In this paper, we construct a pipeline to investigate heuristic diversification strategies in asset allocation. We use machine learning concepts (“explainable AI”) to compare the robustness of different strategies and back out implicit rules for decision making. In a first step, we augment the asset universe (the empirical dataset) with a range of scenarios generated with a block bootstrap from the empirical dataset. Second, we backtest the candidate strategies over a long period of time, checking their performance variability. Third, we use XGBoost as a regression model to connect the difference between the measured performances between two strategies to a pool of statistical features of the portfolio universe tailored to the investigated strategy. Finally, we employ the concept of Shapley values to extract the relationships that the model could identify between the portfolio characteristics and the statistical properties of the asset universe.
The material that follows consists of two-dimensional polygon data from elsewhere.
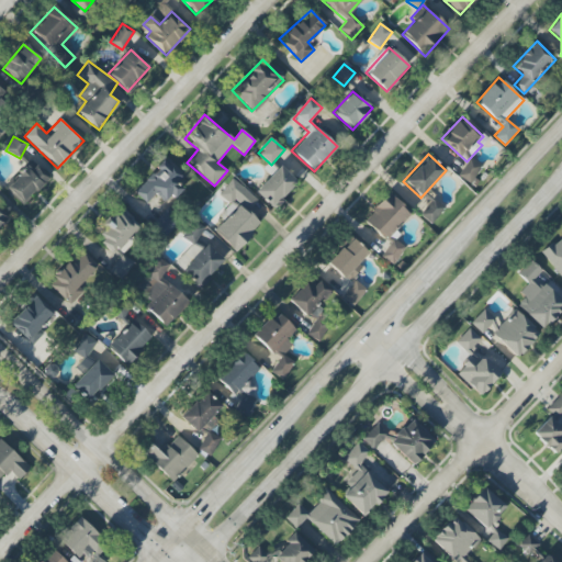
[(146,204),(155,194),(166,205),(182,189),(176,183),(183,175),(167,158),(134,192),(146,204)]
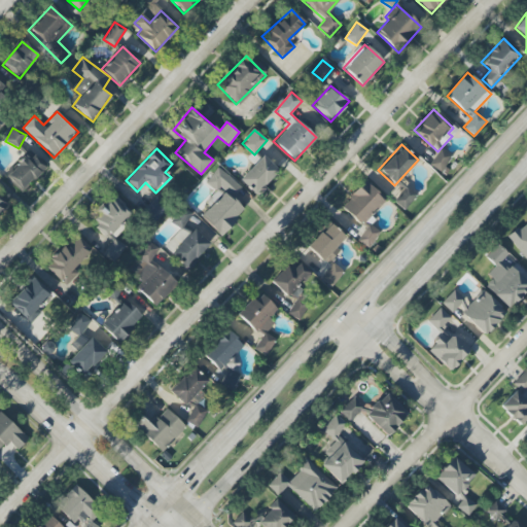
[(429,165),(441,172),(451,156),(441,148),(429,165)]
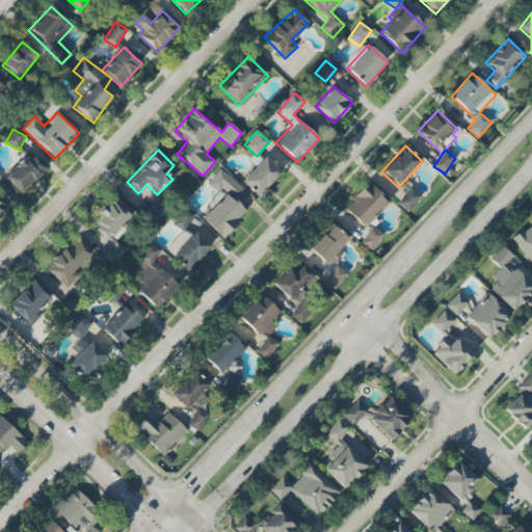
[(20,194),(46,169),(31,154),(5,179),(20,194)]
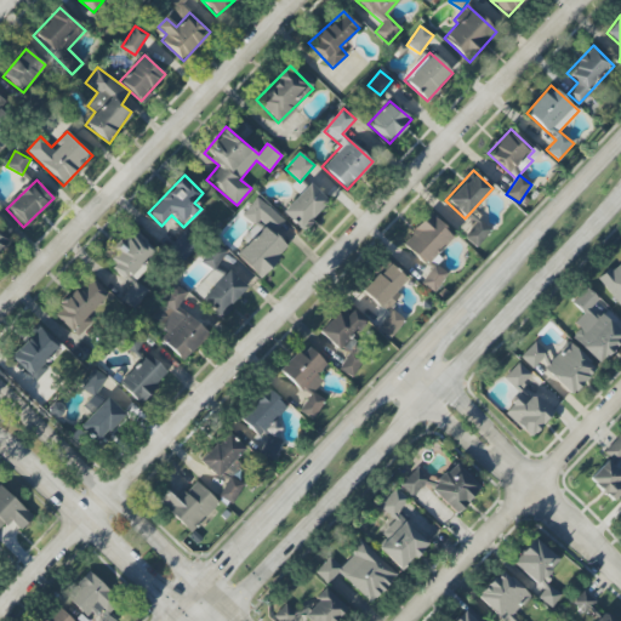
[(302,232),(330,203),(309,183),(281,212),(302,232)]
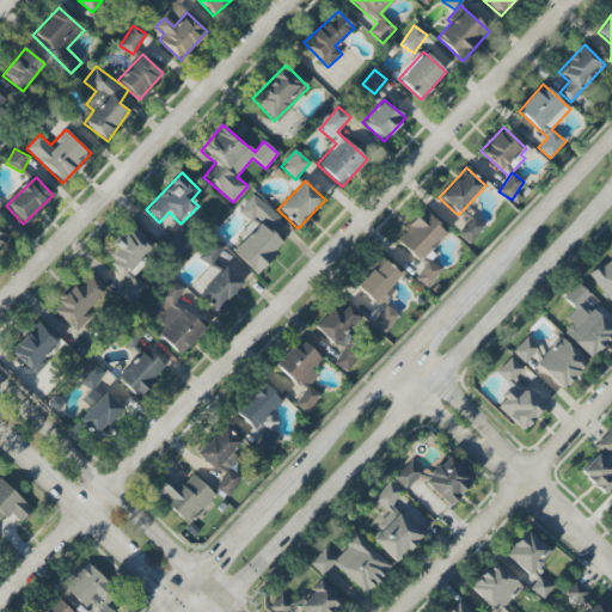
[(238,212),(255,227),(232,251),(256,274),(286,244),(279,237),(288,226),(255,195),(238,212)]
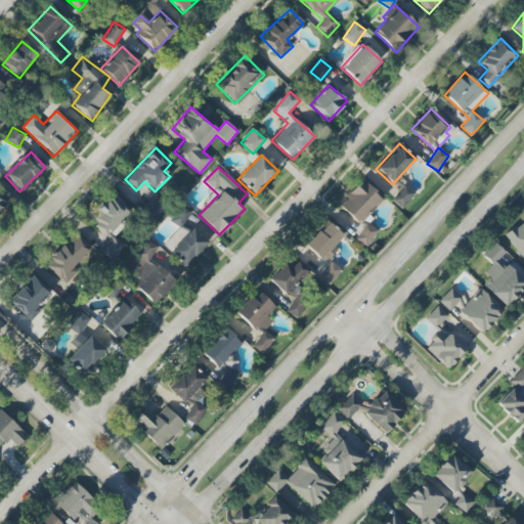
[(382,200),(362,181),(339,206),(359,224),(382,200)]
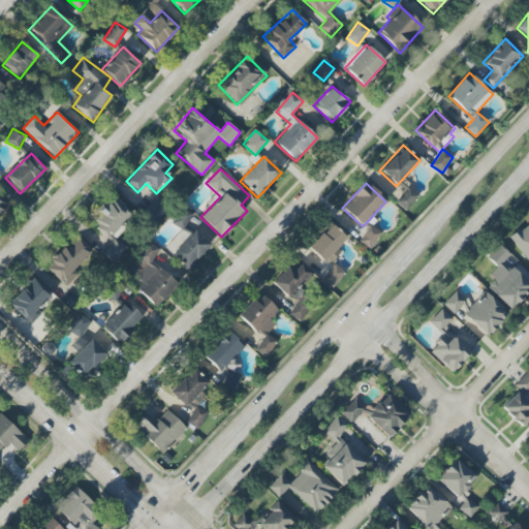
[(405,211),(418,195),(408,187),(396,203),(405,211)]
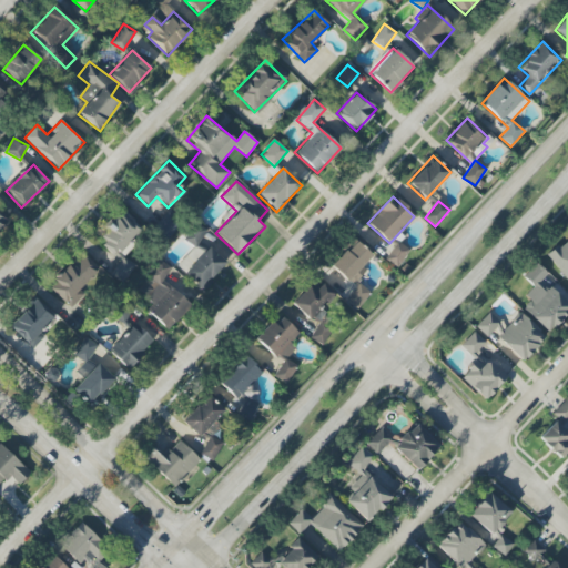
[(134,265),(123,259),(143,226),(119,212),(99,246),(120,259),(110,275),(123,283),(134,265)]
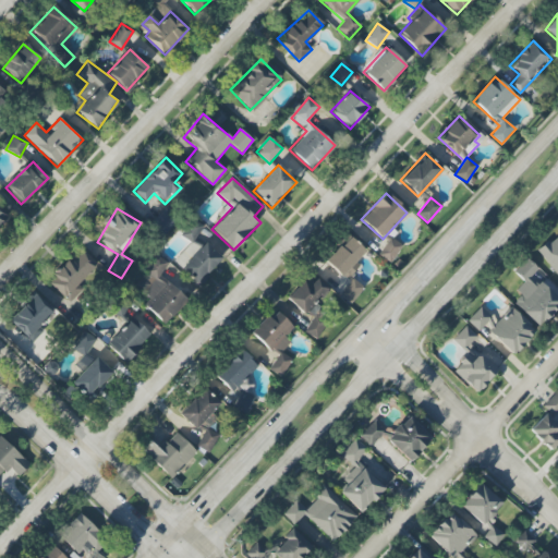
[(162,238),(178,221),(165,208),(149,225),(162,238)]
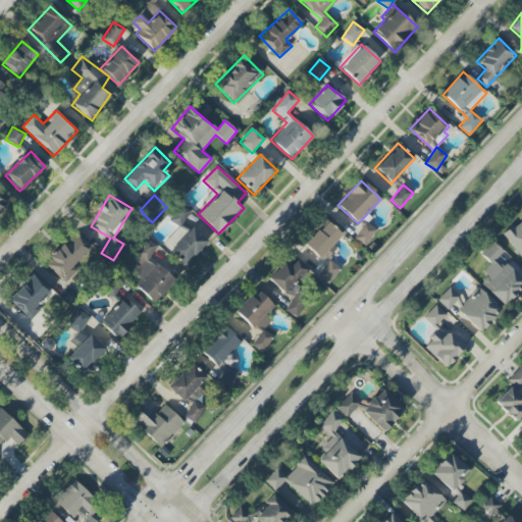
[(190,211),(176,205),(168,221),(181,227),(190,211)]
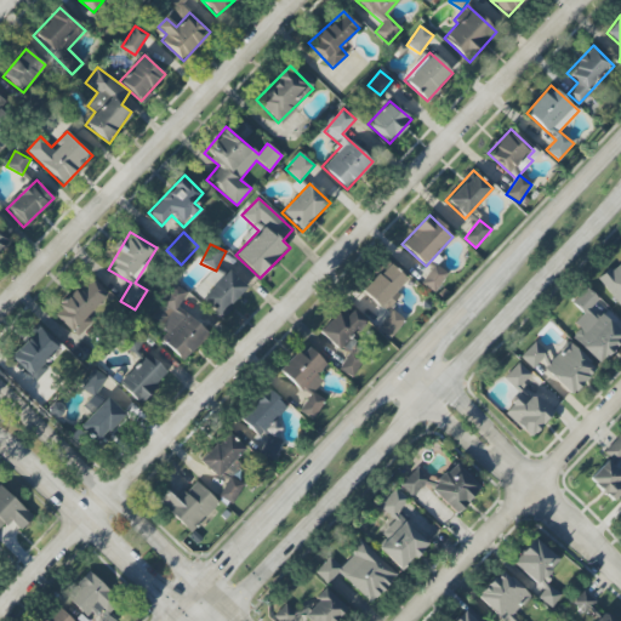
[(620,261),(598,279),(620,309),(620,261)]
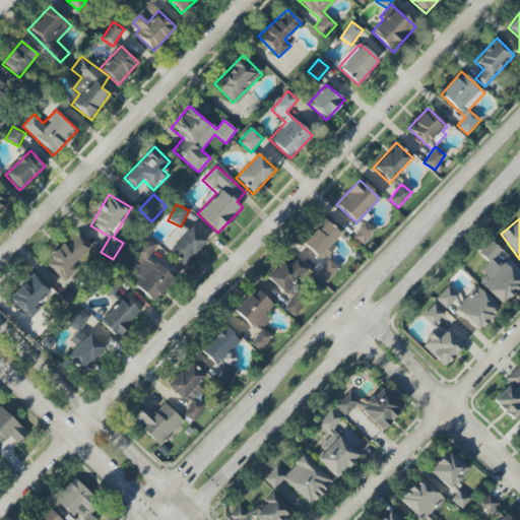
[(322,262),(335,247),(332,244),(340,235),(324,219),(303,244),(322,262)]
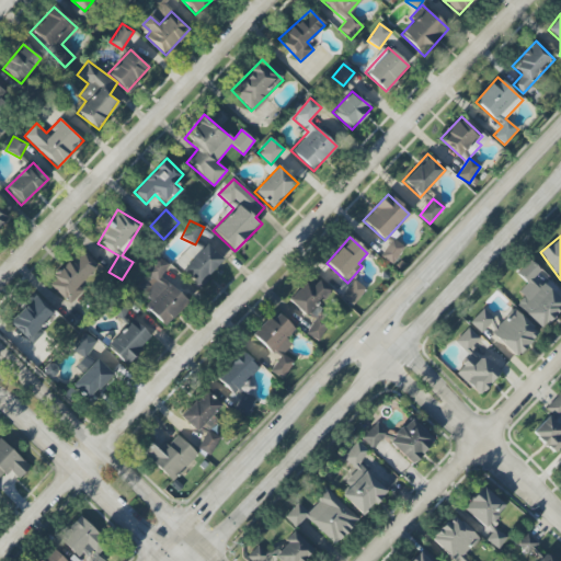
[(380,256),(392,265),(404,247),(391,239),(380,256)]
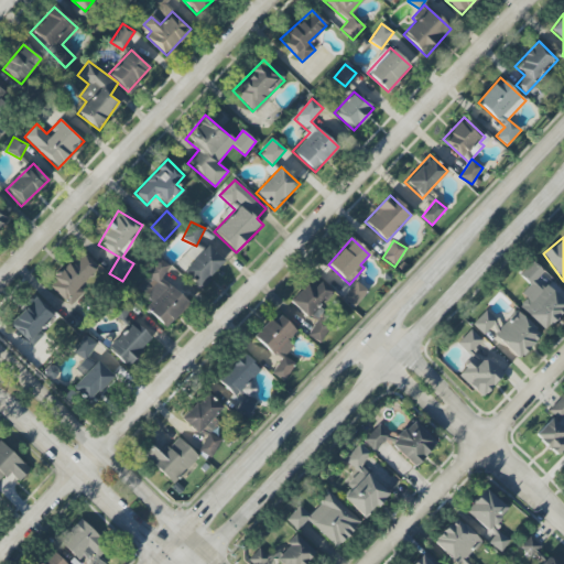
[(198,289),(226,264),(209,246),(182,270),(198,289)]
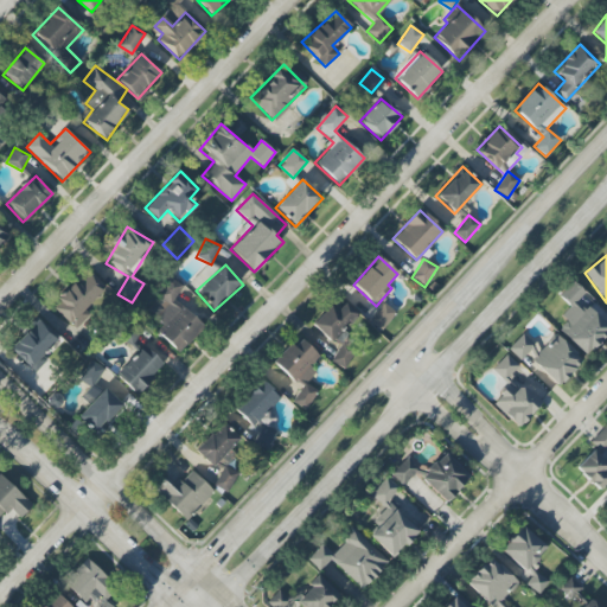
[(53,306),(71,325),(108,289),(90,270),(53,306)]
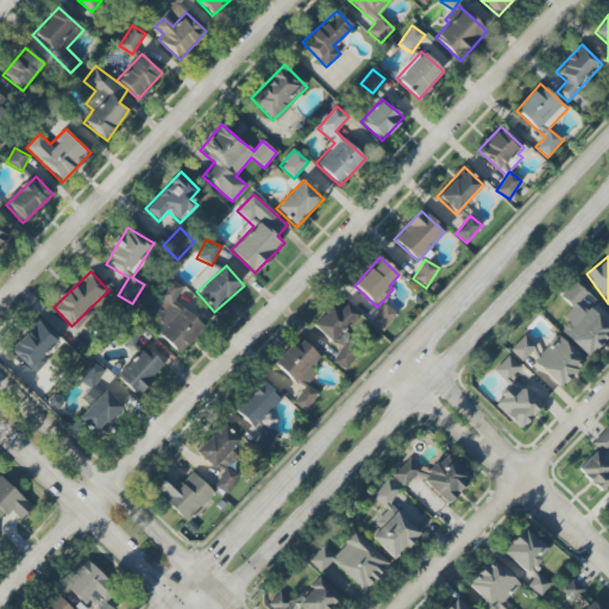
[(184,289),(174,280),(145,309),(164,327),(157,334),(179,353),(205,326),(175,299),(184,289)]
We test this pipeline for studying risk-parity strategies with a volatility target, and in particular, comparing the machine learning-driven Hierarchical Risk Parity (HRP) to the classical Equal Risk Contribution (ERC) strategy. In the augmented dataset built from a multi-asset investment universe of commodities, equities and fixed income futures, we find that HRP better matches the volatility target, and shows better risk-adjusted performances. Finally, we train XGBoost to learn the difference between the realized Calmar ratios of HRP and ERC and extract explanations. The explanations provide fruitful ex-post indications of the connection between the statistical properties of the universe and the strategy performance in the training set. For example, the model confirms that features addressing the hierarchical properties of the universe are connected to the relative performance of HRP respect to ERC.